This week in history: Dancer Katherine Dunham heads to Haiti
While studying at the University of Chicago in 1935, Dunham, born this week on June 22, 1909, won a fellowship to research native dances in Haiti and the West Indies.
As published in the Chicago Daily News, sister publication of the Chicago Sun-Times:
By 1935, Chicago Daily News readers had likely become familiar with the name Katherine Dunham appearing in print. At 26, she’d made a name for herself as a dancer. In 1933, she and her dance group performed native African ceremonial dances at the Punch and Judy theater, and a year later, she danced in the ballet of the Chicago Grand Opera Company.
Dunham, born June 22, 1909 in Glen Ellyn, Illinois, recognized the powerful meanings that could come from dances and movements in Black cultures, and in 1935, she won the opportunity to study the dances of Haiti and the West Indies. The year-long project influenced her own choreography and made significant contributions to the field of anthropology.
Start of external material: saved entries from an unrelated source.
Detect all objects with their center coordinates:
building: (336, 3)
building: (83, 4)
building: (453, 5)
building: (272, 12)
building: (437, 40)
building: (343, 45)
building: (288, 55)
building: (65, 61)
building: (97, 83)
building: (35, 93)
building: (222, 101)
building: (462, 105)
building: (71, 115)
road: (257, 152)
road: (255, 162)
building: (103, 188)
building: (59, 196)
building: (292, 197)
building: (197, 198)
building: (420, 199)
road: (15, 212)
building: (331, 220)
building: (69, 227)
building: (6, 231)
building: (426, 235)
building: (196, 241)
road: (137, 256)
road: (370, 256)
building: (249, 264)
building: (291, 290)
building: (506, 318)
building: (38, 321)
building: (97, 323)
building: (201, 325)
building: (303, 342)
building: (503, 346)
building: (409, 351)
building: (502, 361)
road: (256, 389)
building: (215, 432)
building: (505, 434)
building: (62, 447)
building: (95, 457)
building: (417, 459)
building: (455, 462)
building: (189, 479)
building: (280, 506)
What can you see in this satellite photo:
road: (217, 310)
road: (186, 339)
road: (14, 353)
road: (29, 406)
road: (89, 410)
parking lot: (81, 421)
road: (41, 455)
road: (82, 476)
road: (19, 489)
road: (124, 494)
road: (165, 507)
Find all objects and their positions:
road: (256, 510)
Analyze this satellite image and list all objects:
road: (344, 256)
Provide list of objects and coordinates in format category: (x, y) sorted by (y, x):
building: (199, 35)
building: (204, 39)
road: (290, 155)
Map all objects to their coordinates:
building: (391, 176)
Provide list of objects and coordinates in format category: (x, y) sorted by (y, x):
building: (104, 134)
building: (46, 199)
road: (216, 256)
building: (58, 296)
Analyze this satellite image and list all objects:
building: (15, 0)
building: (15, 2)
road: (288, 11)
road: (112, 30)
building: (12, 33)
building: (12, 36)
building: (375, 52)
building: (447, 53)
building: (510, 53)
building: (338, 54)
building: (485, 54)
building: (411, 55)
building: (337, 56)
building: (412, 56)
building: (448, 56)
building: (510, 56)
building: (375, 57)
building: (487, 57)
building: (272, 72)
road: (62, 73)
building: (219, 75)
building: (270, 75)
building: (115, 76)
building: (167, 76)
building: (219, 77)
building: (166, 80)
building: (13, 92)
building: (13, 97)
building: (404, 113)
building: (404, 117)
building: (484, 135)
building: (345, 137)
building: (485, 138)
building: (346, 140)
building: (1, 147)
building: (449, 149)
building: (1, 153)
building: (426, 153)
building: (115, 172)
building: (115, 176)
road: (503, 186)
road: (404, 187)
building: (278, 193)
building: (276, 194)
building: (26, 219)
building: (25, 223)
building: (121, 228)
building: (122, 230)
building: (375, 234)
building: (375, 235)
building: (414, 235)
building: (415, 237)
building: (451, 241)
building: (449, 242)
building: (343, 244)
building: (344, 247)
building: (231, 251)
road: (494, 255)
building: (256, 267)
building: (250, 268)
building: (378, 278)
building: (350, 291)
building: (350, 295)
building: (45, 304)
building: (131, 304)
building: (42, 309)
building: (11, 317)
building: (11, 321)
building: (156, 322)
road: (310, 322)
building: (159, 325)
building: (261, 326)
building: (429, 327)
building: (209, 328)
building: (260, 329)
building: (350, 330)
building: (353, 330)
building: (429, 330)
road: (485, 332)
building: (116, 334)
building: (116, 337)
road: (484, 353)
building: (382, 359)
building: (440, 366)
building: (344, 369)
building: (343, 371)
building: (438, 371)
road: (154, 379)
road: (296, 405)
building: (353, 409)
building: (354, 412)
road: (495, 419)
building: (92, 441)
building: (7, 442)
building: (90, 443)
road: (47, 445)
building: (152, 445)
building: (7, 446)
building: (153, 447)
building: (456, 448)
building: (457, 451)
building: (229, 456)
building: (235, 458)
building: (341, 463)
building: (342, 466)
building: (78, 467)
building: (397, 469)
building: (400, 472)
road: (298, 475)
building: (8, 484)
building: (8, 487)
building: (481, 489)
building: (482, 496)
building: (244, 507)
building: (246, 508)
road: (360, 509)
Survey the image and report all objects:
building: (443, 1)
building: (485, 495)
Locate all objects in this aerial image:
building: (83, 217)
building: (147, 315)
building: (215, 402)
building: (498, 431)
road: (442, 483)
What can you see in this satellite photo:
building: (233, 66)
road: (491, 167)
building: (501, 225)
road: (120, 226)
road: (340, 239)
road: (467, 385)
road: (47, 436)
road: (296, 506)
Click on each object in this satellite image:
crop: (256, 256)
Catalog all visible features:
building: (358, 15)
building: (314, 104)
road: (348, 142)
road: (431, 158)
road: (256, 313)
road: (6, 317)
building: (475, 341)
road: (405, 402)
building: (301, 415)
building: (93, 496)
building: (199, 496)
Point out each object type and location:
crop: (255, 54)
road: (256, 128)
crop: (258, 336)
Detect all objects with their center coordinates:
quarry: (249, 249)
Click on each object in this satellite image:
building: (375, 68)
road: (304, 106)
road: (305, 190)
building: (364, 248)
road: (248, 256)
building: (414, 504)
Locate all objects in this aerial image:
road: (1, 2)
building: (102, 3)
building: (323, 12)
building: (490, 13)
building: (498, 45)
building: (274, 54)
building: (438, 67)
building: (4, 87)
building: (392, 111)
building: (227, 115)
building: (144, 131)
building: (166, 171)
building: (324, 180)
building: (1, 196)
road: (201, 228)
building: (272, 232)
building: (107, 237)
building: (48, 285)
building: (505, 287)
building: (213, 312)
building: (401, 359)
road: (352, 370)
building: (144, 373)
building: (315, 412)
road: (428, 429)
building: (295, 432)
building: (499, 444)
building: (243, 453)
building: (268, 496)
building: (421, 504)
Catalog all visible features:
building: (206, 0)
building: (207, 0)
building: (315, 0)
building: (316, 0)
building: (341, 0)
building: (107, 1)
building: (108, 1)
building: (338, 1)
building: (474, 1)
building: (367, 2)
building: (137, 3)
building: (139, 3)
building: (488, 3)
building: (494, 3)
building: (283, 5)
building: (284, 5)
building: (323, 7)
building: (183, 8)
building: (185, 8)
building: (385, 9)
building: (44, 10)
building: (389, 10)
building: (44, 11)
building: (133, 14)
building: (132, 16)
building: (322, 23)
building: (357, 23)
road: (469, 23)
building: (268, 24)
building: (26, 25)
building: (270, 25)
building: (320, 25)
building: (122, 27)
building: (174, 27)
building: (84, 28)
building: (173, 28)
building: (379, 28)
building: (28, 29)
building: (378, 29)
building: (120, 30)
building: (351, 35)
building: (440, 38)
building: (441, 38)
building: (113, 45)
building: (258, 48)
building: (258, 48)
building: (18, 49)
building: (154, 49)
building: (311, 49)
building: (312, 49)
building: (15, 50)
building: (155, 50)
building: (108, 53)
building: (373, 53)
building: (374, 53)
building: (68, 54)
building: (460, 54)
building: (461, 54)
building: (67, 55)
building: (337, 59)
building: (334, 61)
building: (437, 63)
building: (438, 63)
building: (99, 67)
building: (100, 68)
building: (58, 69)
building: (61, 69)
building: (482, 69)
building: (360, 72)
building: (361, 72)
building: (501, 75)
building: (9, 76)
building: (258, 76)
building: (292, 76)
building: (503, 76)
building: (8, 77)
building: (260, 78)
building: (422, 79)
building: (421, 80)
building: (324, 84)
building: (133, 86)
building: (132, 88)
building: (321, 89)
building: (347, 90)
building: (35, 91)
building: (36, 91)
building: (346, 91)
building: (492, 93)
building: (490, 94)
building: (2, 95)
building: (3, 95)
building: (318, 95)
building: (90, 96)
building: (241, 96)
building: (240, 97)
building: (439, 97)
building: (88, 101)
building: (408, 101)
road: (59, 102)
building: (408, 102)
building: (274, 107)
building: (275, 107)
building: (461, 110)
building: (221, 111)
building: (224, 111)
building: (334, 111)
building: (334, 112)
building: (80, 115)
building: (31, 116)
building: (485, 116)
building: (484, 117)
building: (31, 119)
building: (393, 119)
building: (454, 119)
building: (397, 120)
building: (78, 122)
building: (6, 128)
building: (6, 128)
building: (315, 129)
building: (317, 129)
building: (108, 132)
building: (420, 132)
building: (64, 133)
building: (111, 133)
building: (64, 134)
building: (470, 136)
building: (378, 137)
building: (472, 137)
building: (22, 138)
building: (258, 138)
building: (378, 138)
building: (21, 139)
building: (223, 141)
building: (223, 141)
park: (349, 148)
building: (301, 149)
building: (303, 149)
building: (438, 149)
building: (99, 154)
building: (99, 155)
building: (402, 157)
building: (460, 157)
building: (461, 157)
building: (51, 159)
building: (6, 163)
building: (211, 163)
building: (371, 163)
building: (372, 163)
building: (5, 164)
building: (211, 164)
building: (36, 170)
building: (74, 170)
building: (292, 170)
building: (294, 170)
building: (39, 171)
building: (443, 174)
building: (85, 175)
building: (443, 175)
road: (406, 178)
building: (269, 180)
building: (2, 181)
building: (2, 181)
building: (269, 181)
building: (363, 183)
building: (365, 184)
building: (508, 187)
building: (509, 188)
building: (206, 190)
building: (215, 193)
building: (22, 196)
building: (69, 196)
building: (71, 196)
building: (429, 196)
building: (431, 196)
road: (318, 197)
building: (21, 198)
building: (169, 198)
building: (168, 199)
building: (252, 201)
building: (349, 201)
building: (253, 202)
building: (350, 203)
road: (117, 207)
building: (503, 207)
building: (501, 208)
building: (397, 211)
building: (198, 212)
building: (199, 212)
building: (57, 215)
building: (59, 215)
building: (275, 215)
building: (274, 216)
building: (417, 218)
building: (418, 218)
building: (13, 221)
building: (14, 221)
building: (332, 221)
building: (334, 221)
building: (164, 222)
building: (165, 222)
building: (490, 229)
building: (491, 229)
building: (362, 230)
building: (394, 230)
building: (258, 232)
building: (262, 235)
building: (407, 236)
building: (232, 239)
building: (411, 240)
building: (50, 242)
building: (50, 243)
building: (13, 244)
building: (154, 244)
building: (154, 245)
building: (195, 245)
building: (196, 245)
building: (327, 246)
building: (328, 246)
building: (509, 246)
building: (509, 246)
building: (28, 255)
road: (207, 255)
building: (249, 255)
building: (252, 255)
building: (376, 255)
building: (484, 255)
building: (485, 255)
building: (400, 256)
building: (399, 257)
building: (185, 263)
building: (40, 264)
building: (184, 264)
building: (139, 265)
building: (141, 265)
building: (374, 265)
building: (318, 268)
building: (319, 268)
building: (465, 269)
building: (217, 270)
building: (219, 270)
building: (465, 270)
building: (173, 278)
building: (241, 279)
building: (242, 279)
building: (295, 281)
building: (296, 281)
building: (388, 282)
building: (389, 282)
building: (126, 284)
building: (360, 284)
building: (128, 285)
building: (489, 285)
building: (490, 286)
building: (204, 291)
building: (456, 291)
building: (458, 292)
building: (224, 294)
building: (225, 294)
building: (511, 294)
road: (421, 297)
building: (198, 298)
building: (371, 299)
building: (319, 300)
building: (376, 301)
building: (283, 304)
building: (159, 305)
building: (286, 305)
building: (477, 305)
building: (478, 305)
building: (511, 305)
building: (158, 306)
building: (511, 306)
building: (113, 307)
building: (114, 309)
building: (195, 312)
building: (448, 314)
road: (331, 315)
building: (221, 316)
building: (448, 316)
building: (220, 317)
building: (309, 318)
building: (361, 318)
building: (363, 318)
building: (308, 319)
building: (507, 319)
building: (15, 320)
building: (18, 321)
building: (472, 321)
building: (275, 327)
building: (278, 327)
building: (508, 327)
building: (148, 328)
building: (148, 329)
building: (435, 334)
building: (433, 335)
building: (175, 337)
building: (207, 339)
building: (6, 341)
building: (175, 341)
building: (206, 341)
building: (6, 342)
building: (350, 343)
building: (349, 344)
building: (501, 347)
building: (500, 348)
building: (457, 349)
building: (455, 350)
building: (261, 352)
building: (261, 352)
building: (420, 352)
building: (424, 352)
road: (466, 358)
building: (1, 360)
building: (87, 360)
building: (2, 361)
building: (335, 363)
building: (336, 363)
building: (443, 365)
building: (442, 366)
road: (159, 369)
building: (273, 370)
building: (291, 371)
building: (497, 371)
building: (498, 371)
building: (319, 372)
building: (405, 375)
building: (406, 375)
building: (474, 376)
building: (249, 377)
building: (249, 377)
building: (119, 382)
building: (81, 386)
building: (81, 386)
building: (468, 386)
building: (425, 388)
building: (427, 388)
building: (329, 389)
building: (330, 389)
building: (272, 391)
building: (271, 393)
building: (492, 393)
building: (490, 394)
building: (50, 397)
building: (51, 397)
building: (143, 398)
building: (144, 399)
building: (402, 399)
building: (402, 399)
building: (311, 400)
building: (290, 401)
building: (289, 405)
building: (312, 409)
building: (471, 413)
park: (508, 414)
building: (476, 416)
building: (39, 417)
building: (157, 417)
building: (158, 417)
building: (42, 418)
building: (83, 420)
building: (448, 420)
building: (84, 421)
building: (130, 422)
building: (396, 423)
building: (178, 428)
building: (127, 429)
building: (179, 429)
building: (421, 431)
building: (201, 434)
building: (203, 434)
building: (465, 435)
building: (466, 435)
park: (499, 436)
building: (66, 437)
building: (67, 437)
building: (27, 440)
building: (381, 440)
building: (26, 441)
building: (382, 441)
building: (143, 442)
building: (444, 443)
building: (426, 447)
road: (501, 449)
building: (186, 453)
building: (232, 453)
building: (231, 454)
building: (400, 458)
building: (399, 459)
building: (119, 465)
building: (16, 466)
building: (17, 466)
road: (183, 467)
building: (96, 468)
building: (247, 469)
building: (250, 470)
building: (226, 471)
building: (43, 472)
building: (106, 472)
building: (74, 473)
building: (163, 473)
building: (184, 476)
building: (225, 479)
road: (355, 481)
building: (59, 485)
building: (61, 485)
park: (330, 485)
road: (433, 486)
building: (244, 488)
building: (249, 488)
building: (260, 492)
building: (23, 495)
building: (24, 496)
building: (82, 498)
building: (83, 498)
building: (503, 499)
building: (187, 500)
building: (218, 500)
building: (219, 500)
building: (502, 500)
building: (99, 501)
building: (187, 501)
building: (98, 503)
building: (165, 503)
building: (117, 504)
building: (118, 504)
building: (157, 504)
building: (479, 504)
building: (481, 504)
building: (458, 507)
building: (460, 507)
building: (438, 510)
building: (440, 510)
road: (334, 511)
Dunham started her tour in June 1935 when she won a fellowship from The Rosenwald Fund, according to a June 20 Daily News article. To prepare, she spent three months studying with Northwestern University’s Prof. Melville J. Herskovits, an expert in the field of anthropology in Haiti, the West Indies and Guianas.
“Miss Dunham is not only a dancer but a composer of dances, a choreographer,” Edwin R. Embree, president of the fund, told reporter Frank L. Hayes. “She will gather transplanted African dance motives and rhythms which she plans to adapt in new dances to be presented in the United States.”
Hayes, of course, couldn’t follow Dunham on her tour, but she filmed many of the dances she witnessed. Clips from that footage can now be found in the Library of Congress archives. One clip shows “calenda and banda dances of Trinidad in outdoor settings, accompanied by male drummers and women singing and playing maracas,” and another depicts a traditional dance from Martinique and shows “a compilation of travel and dance footage in Martinique and Jamaica.”
When the dancer returned to the U.S. a year later, Hayes attended her demonstration of a Haitian ceremonial dance to a voodoo snake spirit called Damballa back at the fund’s offices at 48th Street and Ellis. Herskovits drummed as she danced. As he picked up the pace, “the dancer’s shoulder’s twitched in slow rhythm, gradually accelerating with the drum,” Hayes reported. “The selected audience drew in its breath.”
While in Haiti, Dunham recounted, she first learned the dance to Damballa in the plains of the country, but when she performed it in the mountains, some of the people watching could not be convinced that she, with her talent and skill, had been trained. They believed she was actually possessed by Damballa.
“They even brought offerings to me, as they do to one who is possessed,” she explained. “It was an embarrassing situation, for I did not wish to deceive them by pretending to a possession which was not real. I took the only way out I could think of, plunging into the baptismal pool.”
For the most part, the local men and women, many of whom were skeptical of Americans after the “publication of sensational accounts or purported accounts of Haitian mysteries,” welcomed Dunham, who convinced them of her sympathies and her sincere desire to live as they lived. But there was one major trial in Trinidad.
“I brought a chicken to a ceremony to sacrifice for an ancestor,” she recounted. “I tried to take a picture of a man who was possessed. My clicking camera betrayed me; the people disbanded the ceremony and, much exorcised, held a meeting to decide what should be done about me. I slid out, saying I would return; I did return another time, and think I was forgiven, but they were rather cool.”